# Instrução de trabalho 1
Cite todas as pessoas reais que o texto sobre o filme Deadpool menciona pelo nome.
# Instrução de trabalho 2
Escreva a continuação do texto sobre a adaptação de Deadpool para o cinema, começando logo após a última frase.

# Trecho selecionado

────────────────────────────────────────

Questões de ordem. É necessário conhecer/ler os quadrinhos antes
de assistir um filme? O não conhecimento prévio do material original prejudica
a apreciação da obra em outra mídia? As indagações não são meramente retóricas.
Fazem total sentido frente a muito bem sucedida adaptação de Deadpool
para os cinemas. Longe de integrar o primeiro time dos super-heróis, o
debochado e desbocado personagem sempre teve um status cult. Agora, vai
conhecer o céu e o inferno do mainstream.
Voltando às questões iniciais, a resposta para ambas é
“não”. Caso contrário, seria impossível assistir e apreciar na plenitude filmes
como Guerra e Paz ou Laranja Mecânica, sem antes ler os livros de Leon
Tolstoi e Anthony Burgess. Tipo estudar antes para ir bem na prova.
Resumo da ópera para esta introdução. Não, nunca li
Deadpool nos quadrinhos. Mas sim, curti o filme. Meu julgamento é apenas sobre
o que objetivamente assisti na tela, e não sobre o que supostamente possa estar
achando que vi ou gostaria de ter visto.
Com Deadpool, o filme, as adaptações dos quadrinhos para o
cinema definitivamente chegaram à pós-modernidade, aquele momento quando as
narrativas entram em crise e passam para a autorreflexão. Repensar-se a si
próprio. Houve um tempo em que as adaptações precisavam ser literais, no máximo
com algumas poucas alterações na mitologia original das personagens, (tipo o Superman
do Richard Donner em 1978, e o Homem Aranha de Sam Raimi do início dos anos 2000).

────────────────────────────────────────

# Dados fornecidos
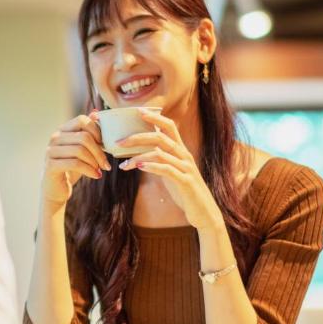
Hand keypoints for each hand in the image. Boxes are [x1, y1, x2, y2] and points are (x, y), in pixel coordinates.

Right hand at [41, 112, 109, 210]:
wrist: (56, 190)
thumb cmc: (71, 168)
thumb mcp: (82, 149)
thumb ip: (88, 132)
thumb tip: (97, 112)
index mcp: (62, 130)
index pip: (82, 120)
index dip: (97, 130)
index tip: (104, 144)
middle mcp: (55, 138)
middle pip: (83, 137)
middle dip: (99, 151)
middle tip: (106, 164)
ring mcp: (51, 151)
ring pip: (80, 150)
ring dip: (95, 162)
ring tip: (100, 170)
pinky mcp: (51, 165)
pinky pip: (75, 163)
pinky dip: (89, 170)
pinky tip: (96, 176)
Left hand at [116, 109, 222, 230]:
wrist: (204, 212)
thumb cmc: (185, 191)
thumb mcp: (172, 172)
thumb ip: (161, 160)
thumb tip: (141, 154)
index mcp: (180, 151)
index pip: (169, 126)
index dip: (155, 117)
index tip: (138, 111)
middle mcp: (184, 156)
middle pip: (161, 136)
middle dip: (138, 136)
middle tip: (119, 141)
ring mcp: (186, 168)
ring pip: (160, 153)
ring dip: (138, 156)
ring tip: (123, 164)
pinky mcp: (185, 182)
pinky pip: (167, 170)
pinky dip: (151, 166)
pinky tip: (138, 167)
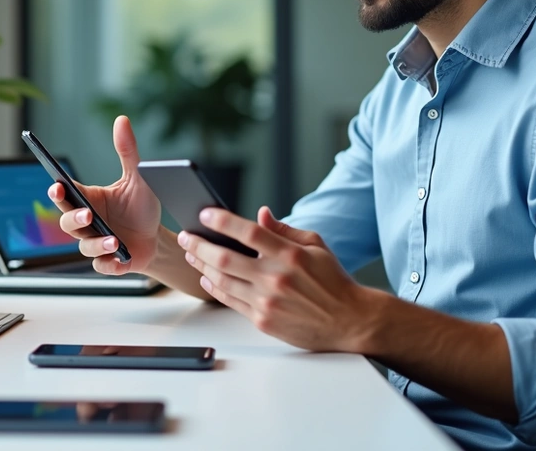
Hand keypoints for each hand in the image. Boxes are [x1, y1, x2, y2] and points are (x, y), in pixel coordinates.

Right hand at [48, 116, 161, 274]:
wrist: (158, 237)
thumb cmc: (142, 207)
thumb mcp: (139, 177)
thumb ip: (127, 152)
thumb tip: (122, 120)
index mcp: (90, 198)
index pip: (66, 193)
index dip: (58, 190)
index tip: (56, 184)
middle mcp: (88, 221)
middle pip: (67, 221)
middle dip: (73, 218)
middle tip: (87, 214)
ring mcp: (96, 243)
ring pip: (83, 246)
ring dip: (96, 243)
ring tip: (113, 240)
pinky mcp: (108, 261)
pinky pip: (101, 266)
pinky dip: (108, 264)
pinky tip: (119, 259)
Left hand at [178, 206, 381, 352]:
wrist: (349, 321)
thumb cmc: (333, 281)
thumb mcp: (316, 246)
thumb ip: (284, 230)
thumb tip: (260, 214)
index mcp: (290, 254)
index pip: (248, 232)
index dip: (222, 221)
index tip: (205, 214)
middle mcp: (276, 278)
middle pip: (225, 257)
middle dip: (199, 245)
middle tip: (186, 236)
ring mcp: (268, 301)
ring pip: (222, 280)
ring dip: (201, 266)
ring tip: (191, 255)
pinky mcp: (263, 320)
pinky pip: (230, 301)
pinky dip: (214, 288)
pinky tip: (206, 278)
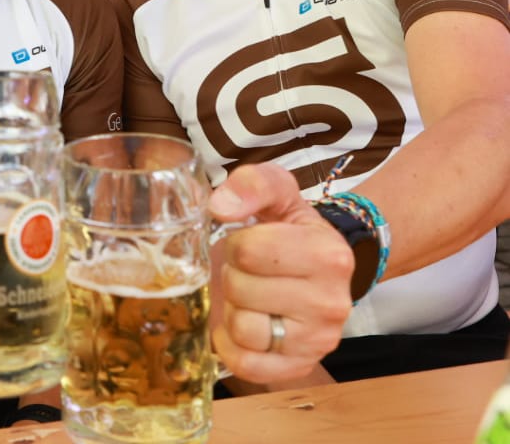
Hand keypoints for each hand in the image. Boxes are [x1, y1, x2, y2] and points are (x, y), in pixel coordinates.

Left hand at [208, 163, 353, 383]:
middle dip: (234, 274)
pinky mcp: (299, 367)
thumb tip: (220, 205)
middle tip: (249, 270)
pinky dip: (233, 345)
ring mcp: (317, 341)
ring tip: (249, 295)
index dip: (237, 243)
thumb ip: (252, 184)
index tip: (250, 241)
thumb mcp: (278, 191)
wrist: (315, 267)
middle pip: (241, 289)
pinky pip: (246, 364)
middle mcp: (331, 303)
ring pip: (243, 329)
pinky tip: (243, 322)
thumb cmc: (289, 227)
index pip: (249, 250)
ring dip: (233, 308)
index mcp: (328, 255)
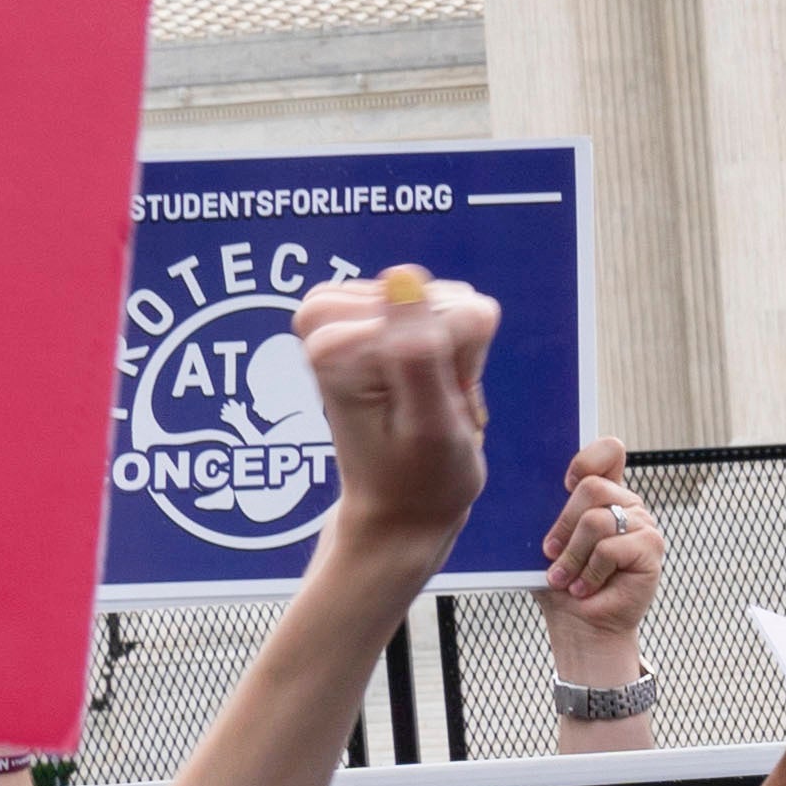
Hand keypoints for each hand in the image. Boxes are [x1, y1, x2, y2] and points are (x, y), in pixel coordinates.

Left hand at [292, 272, 499, 577]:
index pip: (451, 316)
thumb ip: (418, 350)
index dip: (461, 367)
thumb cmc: (421, 480)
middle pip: (443, 301)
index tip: (436, 413)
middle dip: (455, 357)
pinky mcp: (361, 311)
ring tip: (429, 402)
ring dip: (452, 355)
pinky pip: (437, 305)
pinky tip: (427, 383)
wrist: (399, 509)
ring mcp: (342, 312)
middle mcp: (325, 317)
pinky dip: (446, 346)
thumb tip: (403, 275)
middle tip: (433, 410)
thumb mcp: (431, 425)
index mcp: (335, 343)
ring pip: (445, 301)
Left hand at [541, 435, 659, 663]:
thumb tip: (525, 493)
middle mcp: (628, 504)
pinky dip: (590, 573)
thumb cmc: (562, 584)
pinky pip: (609, 548)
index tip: (563, 484)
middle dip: (563, 525)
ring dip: (572, 556)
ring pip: (597, 521)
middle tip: (550, 553)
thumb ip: (550, 513)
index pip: (609, 451)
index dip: (586, 459)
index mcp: (606, 495)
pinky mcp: (651, 549)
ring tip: (565, 579)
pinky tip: (585, 588)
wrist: (581, 626)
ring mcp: (644, 525)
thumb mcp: (548, 542)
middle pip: (592, 487)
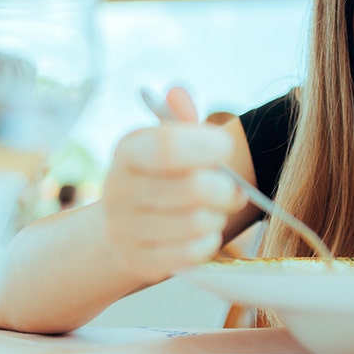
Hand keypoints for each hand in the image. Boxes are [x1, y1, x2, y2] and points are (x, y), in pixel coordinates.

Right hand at [101, 88, 245, 283]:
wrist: (130, 220)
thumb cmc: (162, 172)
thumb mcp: (168, 138)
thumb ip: (180, 117)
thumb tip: (178, 92)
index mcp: (128, 150)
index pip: (168, 147)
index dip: (205, 147)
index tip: (226, 147)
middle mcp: (118, 190)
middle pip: (191, 189)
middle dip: (225, 188)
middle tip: (235, 190)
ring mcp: (124, 229)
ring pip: (195, 223)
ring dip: (217, 217)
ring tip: (216, 211)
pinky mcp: (136, 261)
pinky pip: (188, 255)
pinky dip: (207, 243)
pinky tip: (206, 234)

────────────────────────────────────────

# Resultado 1
Leon Tolstoi, Anthony Burgess, Richard Donner e Sam Raimi.

# Resultado 2
Depois veio a fase dos universos expandidos e das revisões/reinterpretações da formação
da mitologia, da qual o Batman de Christopher Nolan é o expoente máximo.
Agora, passadas as necessárias fases de maturação, e prestes a esgotar a
fórmula, chegou à fase três. A hora da diversão, de não levar-se a sério
demais. O sucesso recente dos Guardiões
da Galáxia apontou o caminho dessa reinvenção, no qual
“Deadpool” se jogou de cabeça.
Quadrinho no original inglês é “comics”. Comédia, diversão,
entretenimento. E Deadpool cumpre a missão. É divertido, sarcástico,
autorreferente ao universo das HQs, crítico ao mundo pop e muito bem humorado.
Talvez até um pouco demais em algumas sequências, chegando, por vezes, a um
nível de irreverência que beira ao exagero gratuito. Mas tudo bem, está valendo
o ingresso. É diversão para gente grande, sem esquecer os elementos de apelo ao
público teen.
Com sacadas inspiradas, diálogos espertos e cinismo em
doses generosas, o filme de Tim Miller não livra a cara de ninguém. Nem do
próprio astro protagonista Ryan Reynolds, que leva na filmografia a fracassada
(parar dizer o mínimo) adaptação Lanterna Verde. Agora, em sua nova incursão no gênero,
Reynolds finalmente tem um super-herói para chamar de seu.
Vale chamar a atenção para a ótima presença da atriz
brasileira Morena Baccarin no elenco. Com cartaz em alta na TV, onde já
participou de séries como Firefly; V; Homeland e Gotham, Morena
Baccarin dá seus primeiros passos no cinema. E tirou sorte grande com Deadpool.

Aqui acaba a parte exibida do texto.